◆ PASSAGE PROVIDED:
Another important achievement of Center Prodh was the Inter-American Court of Human Rights sentence in the case of the campesino ecologists Rodolfo Montiel and Teodoro Cabrera. Rodolfo and Teodoro organized a group to protect the forests of their community in response to increasing illegal deforestation. Because of their efforts, they were detained by the Army and tortured in order to extract confessions for crimes they had not committed. Center Prodh took on the defense of Rodolfo and Teodoro ten years ago. Early on their liberation was achieved, and recently a sentence was handed down by the Inter-American Court. This sentence requires Mexico to take measures to prevent future human rights violations.
Over the course of these years, the situation in Mexico has changed. Not all changes have been favourable, especially for those who are oppressed by, or excluded from, society. Center Prodh’s issues and strategies have also had to change: through these changes we express our unshakeable commitment to the creation of conditions which will make possible a society free from violence, oppression and fear.
The many faces of the people whose hopes and struggles we take on, along with their suffering and anger, have become specific faces. They are not only, in a generic way, victims of human rights violations whose stories affect our hearts and minds. Their stories speak of all the abuses experienced as a result of their condition: for being women, for being indigenous, for being poor, for demanding their rights, for wanting to decide on their own way of life, for not resigning themselves to the way things are. By joining in their struggle we have taken on a story woven by those who have wanted to bring about a better world.

◆ PROBLEM DESCRIPTION:
In the passage about Center Prodh, what does the Inter-American Court's sentence require Mexico to do?

[Stored items]

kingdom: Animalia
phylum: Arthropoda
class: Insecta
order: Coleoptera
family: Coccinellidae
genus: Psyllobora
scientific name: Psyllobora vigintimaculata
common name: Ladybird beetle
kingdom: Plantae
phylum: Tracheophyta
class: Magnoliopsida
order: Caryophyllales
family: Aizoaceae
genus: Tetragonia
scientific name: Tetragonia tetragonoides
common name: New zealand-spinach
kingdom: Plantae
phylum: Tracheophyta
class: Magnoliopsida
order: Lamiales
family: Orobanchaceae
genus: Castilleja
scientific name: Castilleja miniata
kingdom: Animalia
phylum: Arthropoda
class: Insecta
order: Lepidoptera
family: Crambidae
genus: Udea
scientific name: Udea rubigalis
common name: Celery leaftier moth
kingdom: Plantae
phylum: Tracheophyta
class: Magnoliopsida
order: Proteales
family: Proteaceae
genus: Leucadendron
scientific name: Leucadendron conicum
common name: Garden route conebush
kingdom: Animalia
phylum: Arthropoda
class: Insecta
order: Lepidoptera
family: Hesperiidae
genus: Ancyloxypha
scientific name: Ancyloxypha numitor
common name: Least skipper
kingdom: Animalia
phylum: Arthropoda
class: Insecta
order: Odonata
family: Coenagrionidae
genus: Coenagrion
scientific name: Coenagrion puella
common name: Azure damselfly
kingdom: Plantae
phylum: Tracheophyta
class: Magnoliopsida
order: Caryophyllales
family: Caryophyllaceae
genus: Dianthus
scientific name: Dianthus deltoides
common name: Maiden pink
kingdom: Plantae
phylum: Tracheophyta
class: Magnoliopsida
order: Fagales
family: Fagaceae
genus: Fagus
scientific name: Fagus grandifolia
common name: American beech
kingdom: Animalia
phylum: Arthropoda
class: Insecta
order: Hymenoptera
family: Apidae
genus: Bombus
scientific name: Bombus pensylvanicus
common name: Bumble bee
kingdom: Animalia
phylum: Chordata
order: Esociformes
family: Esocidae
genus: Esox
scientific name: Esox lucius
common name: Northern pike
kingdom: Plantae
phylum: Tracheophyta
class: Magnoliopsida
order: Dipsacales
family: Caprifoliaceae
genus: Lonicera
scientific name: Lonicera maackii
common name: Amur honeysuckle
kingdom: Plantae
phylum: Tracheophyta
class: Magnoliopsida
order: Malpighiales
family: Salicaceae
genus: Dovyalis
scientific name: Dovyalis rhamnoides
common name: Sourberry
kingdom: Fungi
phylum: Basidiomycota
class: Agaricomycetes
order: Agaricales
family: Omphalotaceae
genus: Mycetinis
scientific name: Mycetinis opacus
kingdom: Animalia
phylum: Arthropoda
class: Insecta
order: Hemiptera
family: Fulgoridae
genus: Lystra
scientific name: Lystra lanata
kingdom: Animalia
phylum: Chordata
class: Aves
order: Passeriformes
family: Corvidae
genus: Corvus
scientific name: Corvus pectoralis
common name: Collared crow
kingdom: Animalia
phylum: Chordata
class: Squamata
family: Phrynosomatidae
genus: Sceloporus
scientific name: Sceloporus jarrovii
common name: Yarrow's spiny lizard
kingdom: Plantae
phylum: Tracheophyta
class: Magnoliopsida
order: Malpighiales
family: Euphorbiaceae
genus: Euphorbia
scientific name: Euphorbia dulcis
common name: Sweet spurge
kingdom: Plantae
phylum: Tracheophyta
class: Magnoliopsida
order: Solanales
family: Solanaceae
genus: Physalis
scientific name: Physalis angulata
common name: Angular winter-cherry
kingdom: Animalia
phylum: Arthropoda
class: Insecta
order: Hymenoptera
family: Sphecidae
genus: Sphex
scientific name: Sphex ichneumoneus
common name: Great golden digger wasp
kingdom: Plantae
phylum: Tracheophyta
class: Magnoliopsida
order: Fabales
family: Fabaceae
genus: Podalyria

◆ WRITTEN REPLY:
It requires Mexico to take measures to prevent future human rights violations.